Rechtspraak
Rechtbank Overijssel (Locatie Enschede), 29 oktober 2021
ECLI:NL:RBOVE:2021:4063
Feiten
Werkneemster is op 5 augustus 2020 voor de duur van een jaar in dienst getreden van werkgever. De arbeidsovereenkomst bepaalt onder meer dat werkgever en werkneemster de arbeidsovereenkomst niet tussentijds kunnen opzeggen. Per brief van 26 januari 2021 heeft werkgever aan werkneemster laten weten dat haar arbeidsovereenkomst per 28 februari 2021 zal eindigen, omdat werkgever heeft besloten de onderneming eind januari 2021 te sluiten. De onderneming van werkgever is per 1 februari 2021 beëindigd. Partijen hebben na de brief van 26 januari 2021 met elkaar gesproken over het sluiten van een vaststellingsovereenkomst. Werkneemster stemde daar op zich mee in, maar met het voorbehoud dat haar recht op een WW-uitkering zo veel mogelijk zou worden gewaarborgd. Na juridisch advies te hebben ingewonnen kwam werkneemster tot de conclusie dat er geen mogelijkheid was om een vaststellingsovereenkomst te sluiten met werkgever, omdat er geen tussentijdse opzegging mogelijk was en er voor werkneemster geen aanspraak op een WW-uitkering zou zijn na het sluiten van een vaststellingsovereenkomst. Er is uiteindelijk geen vaststellingsovereenkomst tot stand gekomen tussen partijen. Werkneemster is met ingang van 1 juni 2021 werkzaam bij een andere werkgever.
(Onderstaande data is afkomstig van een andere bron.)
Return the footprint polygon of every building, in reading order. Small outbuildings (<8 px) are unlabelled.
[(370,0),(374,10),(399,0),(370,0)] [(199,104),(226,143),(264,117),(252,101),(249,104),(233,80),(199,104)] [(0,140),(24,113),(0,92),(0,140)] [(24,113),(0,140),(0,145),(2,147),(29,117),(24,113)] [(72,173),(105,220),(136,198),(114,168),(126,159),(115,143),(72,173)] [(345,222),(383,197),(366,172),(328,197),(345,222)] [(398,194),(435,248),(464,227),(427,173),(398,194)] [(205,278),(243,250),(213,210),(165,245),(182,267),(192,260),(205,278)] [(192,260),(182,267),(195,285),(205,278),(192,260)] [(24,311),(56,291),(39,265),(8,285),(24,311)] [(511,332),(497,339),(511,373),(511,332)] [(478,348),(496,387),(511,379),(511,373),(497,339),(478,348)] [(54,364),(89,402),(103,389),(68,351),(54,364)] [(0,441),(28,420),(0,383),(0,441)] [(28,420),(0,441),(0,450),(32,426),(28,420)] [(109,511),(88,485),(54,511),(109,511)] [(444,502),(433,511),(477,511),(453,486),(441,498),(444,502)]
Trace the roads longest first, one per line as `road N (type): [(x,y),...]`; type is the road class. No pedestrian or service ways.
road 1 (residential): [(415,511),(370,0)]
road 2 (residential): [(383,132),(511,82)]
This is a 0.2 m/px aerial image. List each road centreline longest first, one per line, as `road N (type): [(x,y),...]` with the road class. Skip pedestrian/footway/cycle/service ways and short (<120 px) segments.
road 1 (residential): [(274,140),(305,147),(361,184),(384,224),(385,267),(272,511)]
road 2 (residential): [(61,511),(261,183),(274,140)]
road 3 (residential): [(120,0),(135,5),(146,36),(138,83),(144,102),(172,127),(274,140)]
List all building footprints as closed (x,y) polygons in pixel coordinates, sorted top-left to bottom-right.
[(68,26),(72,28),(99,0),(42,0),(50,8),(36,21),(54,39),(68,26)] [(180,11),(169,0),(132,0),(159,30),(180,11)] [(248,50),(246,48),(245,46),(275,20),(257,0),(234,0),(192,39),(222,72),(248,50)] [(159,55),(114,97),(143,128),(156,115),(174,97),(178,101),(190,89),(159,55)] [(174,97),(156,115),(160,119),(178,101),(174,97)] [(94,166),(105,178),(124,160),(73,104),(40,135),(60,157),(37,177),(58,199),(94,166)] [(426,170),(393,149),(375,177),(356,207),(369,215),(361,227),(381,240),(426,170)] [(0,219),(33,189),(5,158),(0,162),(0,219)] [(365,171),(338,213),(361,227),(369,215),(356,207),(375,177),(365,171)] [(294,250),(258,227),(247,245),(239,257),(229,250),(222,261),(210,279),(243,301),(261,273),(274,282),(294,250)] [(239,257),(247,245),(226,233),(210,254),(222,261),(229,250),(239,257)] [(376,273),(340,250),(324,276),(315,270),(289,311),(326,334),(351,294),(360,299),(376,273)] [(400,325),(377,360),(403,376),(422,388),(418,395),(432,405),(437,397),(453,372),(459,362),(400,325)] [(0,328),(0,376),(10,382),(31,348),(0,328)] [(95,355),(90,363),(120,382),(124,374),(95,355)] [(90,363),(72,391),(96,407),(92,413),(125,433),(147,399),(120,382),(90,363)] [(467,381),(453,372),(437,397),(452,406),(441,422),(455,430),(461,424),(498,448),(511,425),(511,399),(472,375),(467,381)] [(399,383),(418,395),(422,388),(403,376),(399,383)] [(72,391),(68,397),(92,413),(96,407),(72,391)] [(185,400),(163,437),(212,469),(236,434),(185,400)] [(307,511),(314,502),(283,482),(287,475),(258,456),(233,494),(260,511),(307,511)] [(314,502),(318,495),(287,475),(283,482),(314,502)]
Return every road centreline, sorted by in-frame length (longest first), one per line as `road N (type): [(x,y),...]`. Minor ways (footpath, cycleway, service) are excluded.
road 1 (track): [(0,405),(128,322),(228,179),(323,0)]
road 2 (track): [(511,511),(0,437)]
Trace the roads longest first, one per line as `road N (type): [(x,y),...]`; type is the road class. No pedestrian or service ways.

Werkneemster vordert in kort geding doorbetaling van loon vanaf 1 april 2021 tot en met 5 augustus 2021, een transitievergoeding en uitbetaling van haar vakantie-uren. Werkgever heeft gemotiveerd verweer gevoerd.
Oordeel
De kantonrechter overweegt het volgende. De kantonrechter acht de kans klein dat de bodemrechter de vorderingen van werkneemster zal toewijzen. Tussen partijen staat vast dat de onderneming van werkgever moest sluiten per 1 februari 2021, niet uit weelde, en dat het enkele feit dat de arbeidsovereenkomst bepaalde dat er niet tussentijds opgezegd kon worden, in de weg stond aan een (vriendschappelijke) beëindiging van de arbeidsovereenkomst met wederzijds goedvinden per 1 februari 2021. Hoewel werkgever gelet op het bepaalde in artikel 7:671b, eerste lid, aanhef en onder c BW de kantonrechter had kunnen verzoeken de arbeidsovereenkomst te ontbinden heeft werkgever een dergelijk verzoek wegens onbekendheid niet ingediend. De arbeidsovereenkomst was sinds 1 februari 2021 inhoudsloos in die zin dat de onderneming was beëindigd, werkneemster dus niet meer werd opgeroepen en zij sindsdien ook niet meer heeft gewerkt bij werkgever. Vast staat dat werkneemster met ingang van 1 juni 2021 elders in dienst is getreden. Werkneemster heeft gelijk dat de arbeidsovereenkomst pas op 5 augustus 2021 formeel is beëindigd en dat zij dus in beginsel recht heeft op loon tot die datum. De kantonrechter moet alleen een inschatting maken wat de bodemrechter in dit geval zal beslissen en de kantonrechter houdt er als voorzieningenrechter rekening mee dat de loonvordering door de bodemrechter zal worden gematigd op grond van de omstandigheden. Bij een inhoudsloze arbeidsovereenkomst vanaf 1 februari 2021 als de onderhavige, (mede) vanwege de coronapandemie, waarbij partijen het er in beginsel over eens zijn dat deze tot een einde dient te komen maar werkneemster zulks niet aandurft vanwege mogelijke gevolgen voor haar recht op WW-uitkering, kan het elders werkzaam zijn worden aangemerkt als schadebeperkend voor werkgever, en is het naar maatstaven van redelijkheid en billijkheid onaanvaardbaar dat werkneemster naast haar inkomsten bij de derde tevens aanspraak zou hebben op het loon uit haar inhoudsloze arbeidsovereenkomst bij werkgever. Wat voor de kantonrechter in kort geding wel voldoende vaststaat, is dat de bodemrechter werkgever, ondanks zijn financiële situatie, zal veroordelen tot betaling van het loon over de maanden april en mei 2021 en de transitievergoeding. De vordering van werkneemster wordt dan ook gedeeltelijk toegewezen.